[GIVEN REQUEST]
Please copy out the data below verbatim, from the line with "Page size: 1500x1125." to the line with "picture [939, 278, 1436, 941]", including both of those lines and nothing else.

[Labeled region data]
********

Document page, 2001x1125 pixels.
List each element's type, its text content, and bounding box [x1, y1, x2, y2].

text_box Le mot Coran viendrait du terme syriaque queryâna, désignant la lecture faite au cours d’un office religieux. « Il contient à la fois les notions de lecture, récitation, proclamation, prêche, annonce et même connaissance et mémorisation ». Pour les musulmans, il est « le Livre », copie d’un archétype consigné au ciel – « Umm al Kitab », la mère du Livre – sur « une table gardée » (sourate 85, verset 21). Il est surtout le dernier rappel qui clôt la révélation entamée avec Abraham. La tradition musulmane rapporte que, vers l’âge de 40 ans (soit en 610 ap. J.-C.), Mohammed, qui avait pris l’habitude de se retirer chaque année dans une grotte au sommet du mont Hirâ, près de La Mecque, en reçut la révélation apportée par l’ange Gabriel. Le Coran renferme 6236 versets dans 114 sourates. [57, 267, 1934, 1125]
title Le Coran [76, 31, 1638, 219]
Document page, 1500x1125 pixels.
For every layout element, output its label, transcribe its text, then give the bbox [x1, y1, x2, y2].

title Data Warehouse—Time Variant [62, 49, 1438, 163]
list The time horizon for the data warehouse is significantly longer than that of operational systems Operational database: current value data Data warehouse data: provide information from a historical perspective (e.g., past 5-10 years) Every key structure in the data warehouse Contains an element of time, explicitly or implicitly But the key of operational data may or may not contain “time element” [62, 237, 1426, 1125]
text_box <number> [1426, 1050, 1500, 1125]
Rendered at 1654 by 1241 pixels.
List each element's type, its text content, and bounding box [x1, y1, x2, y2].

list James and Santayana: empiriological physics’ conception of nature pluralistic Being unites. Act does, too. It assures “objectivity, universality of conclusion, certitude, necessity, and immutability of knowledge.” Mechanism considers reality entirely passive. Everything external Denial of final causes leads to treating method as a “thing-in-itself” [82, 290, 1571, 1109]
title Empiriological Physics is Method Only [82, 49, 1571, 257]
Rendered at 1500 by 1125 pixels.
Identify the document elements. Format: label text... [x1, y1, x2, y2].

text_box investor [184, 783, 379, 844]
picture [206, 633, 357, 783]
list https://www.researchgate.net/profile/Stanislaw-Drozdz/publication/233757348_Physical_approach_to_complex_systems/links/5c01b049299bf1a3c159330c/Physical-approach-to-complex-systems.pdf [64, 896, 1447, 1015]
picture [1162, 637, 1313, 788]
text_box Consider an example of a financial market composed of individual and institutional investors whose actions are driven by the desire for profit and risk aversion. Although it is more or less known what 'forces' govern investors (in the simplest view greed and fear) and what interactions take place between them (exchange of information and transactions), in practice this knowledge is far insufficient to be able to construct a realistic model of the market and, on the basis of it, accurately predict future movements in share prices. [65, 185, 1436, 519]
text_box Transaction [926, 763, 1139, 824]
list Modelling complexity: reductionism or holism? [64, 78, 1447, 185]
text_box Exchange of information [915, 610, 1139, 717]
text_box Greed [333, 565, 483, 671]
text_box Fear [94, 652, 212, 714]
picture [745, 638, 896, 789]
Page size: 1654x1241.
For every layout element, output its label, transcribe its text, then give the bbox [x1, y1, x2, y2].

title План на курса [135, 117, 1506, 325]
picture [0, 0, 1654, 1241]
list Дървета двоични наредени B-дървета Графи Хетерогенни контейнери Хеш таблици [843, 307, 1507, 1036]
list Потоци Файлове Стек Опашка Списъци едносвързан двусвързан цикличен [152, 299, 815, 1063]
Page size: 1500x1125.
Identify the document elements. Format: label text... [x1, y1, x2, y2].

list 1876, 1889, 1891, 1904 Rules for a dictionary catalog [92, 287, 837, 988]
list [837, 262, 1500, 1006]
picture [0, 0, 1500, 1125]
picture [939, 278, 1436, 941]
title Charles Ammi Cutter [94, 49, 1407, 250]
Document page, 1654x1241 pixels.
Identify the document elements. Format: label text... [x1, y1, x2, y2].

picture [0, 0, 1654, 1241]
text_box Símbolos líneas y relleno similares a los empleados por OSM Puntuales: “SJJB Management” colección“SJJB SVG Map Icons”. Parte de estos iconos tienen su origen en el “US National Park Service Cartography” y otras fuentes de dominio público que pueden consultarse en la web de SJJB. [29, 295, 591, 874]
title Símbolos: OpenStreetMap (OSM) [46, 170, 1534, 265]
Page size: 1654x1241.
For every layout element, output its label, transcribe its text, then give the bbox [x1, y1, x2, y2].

********

[RESPONSE TO THIS TASK]
Page size: 1500x1125.
Identify the document elements. Format: label text... [x1, y1, x2, y2].

list 1876, 1889, 1891, 1904 Rules for a dictionary catalog [92, 287, 837, 988]
list [837, 262, 1500, 1006]
picture [0, 0, 1500, 1125]
picture [939, 278, 1436, 941]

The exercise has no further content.